WRITTEN TASK
Which rows below contain the string "original", with case counting? Show each of those rows in full.

### EXERCISE INPUT ###

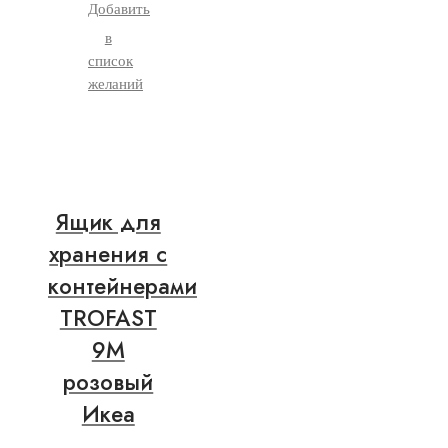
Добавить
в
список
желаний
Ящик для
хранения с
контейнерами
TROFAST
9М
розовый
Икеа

###
### EXERCISE INPUT ###

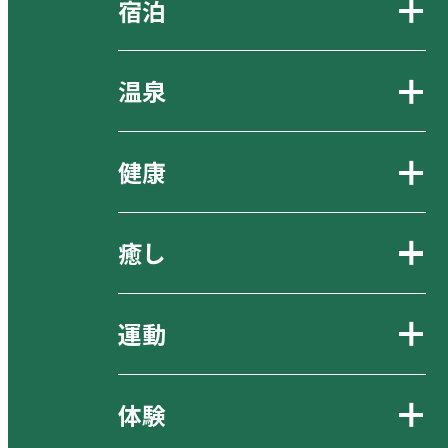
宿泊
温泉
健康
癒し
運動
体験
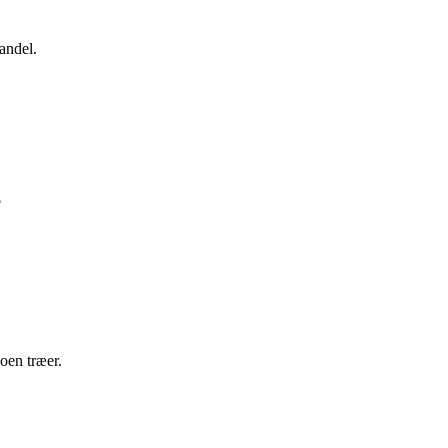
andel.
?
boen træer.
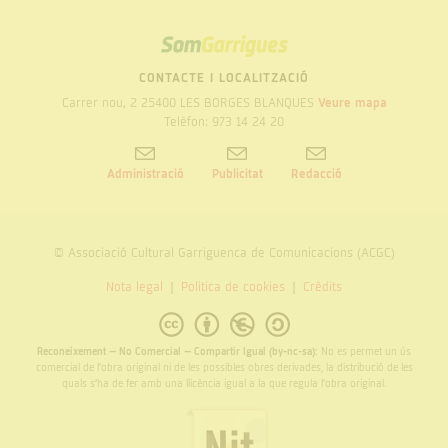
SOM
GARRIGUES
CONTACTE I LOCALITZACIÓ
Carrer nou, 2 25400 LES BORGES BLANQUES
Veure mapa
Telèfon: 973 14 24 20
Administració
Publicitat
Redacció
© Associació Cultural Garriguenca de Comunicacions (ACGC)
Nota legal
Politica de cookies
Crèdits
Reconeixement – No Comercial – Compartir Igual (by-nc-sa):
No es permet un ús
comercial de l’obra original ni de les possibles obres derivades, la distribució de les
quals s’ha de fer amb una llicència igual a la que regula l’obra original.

###

ANSWER SECTION
comercial de l’obra original ni de les possibles obres derivades, la distribució de les
quals s’ha de fer amb una llicència igual a la que regula l’obra original.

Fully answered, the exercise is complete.